Discrete convolutions

  • Discrete convolution in 2D can be evaluated using quadrature.
  • Kernel width is defined by a measure of N, and convolution is zero for pixels outside this measure.

Connection to finite differences

  • Convolution is related to the stencil of a finite difference scheme
  • A function u(x1, x2) is represented on a finite grid
  • Taylor series expansion is used to approximate derivatives along the 1-direction
  • Convolution with a specific kernel approximates the computation of the second derivative along the 1-direction

Convolution layers

  • Convolution layers consist of multiple kernels.
  • Weights of kernels are learnable parameters.
  • Network learns operations that are appropriate for its task.

Average and max pooling

  • Pooling operations reduce the size of an image and allow you to step through different scales.
  • Pooling operations do not have any trainable parameters.

Convolution for inputs with multiple channels

  • Convolution layer takes an input of size N 1 × N 2 × C and produces an output of size M 1 × M 2 × P.
  • Each convolution uses a kernel of width k = 2 N + 1, which has k × k × C weights for each of the C input channels.
  • Output of each convolution is stacked together to give the final output of the convolution layer.
  • Total number of trainable parameters is (2 N + 1) × (2 N + 1) × P × C.

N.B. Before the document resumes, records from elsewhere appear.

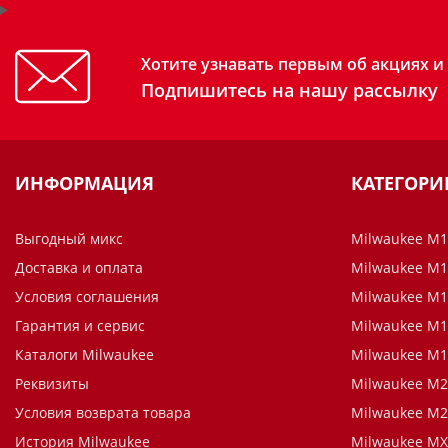
Хотите узнавать первым об акциях и
Подпишитесь на нашу рассылку
ИНФОРМАЦИЯ
КАТЕГОРИ
Выгодный микс
Milwaukee M1
Доставка и оплата
Milwaukee M1
Условия соглашения
Milwaukee M1
Гарантия и сервис
Milwaukee M1
Каталоги Milwaukee
Milwaukee M1
Реквизиты
Milwaukee M2
Условия возврата товара
Milwaukee M2
История Milwaukee
Milwaukee MX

Convolution neural network (cnn)

  • CNN used to solve image classification problem
  • Output of final pooling layer flattened to form vector
  • Vector passed through fully connected layers with activation function
  • Final fully connected layer reduces vector to C
  • Cross-entropy function used as loss function
  • Transpose convolution layers also called fractionally-strided layers
  • Upscaling done with reduction in number of channels

Image-to-image transformations

  • Image-to-image transformations are similar to function-to-function transformations.
  • U-Nets are a type of network used for these transformations.
  • U-Nets have a downward branch which downscales the image and an upward branch which upscales the image.
  • U-Nets also use skip connections to combine information from the downward and upward branches.

The problem with pinns

  • MLP takes input x and gives output y with trainable weights θ
  • PINN is a network that takes input x of underlying PDE and gives solution u(x) as output
  • PINN is trained by minimizing weighted sum of PDE and boundary residual
  • Changing f or g in PDE requires retraining of network

Parametrized pdes

  • Source term f is given as a parametric function
  • Network takes as input both x and α
  • Train network by minimizing loss function
  • Solution to PDE is u(x, α) = F(x, α; θ*)
  • Find solution for arbitrary, non-parametric f by approximating operators that map functions to functions

Operators

  • Operator N maps conductivity κ and boundary condition g to solution u of PDE
  • Operator N maps initial condition u0 to solution u at final time T
  • Examples 1 and 4 are linear operators, examples 2, 3 and 5 are non-linear
  • Interested in networks that approximate operator N
  • Two popular versions of networks: DeepONet and Fourier Neural Operator

Deep operator network (deeponet) architecture

  • Operator networks proposed by Chen and Chen
  • DeepONets comprise two neural networks
  • DeepONet approximates an operator N
  • Branch net B takes input from a set of functions and outputs a vector
  • Trunk net T takes input from a set of functions and outputs a vector
  • Dot product of branch and trunk net outputs is the final output of DeepONet
  • DeepONet can approximate any N (a)(x)
  • DeepONet uses pre-defined sensor points
  • Branch net is fully connected or convolutional
  • DeepONet expressivity can be improved by increasing parameters or latent vector dimension

Training deeponets

Error analysis for deeponets

  • Chen and Chen [5] have a theorem that states a DeepONet with a single hidden layer can approximate any nonlinear, continuous operator mapping with a certain accuracy.
  • The theorem has been extended to a deeper version of the network and generalized by removing the compactness assumptions on the spaces.
  • An estimate of the error in a DeepONet has been developed in [20] which states the error is bounded by the numerical solver used, the final training error, and the distance of any input from the training set.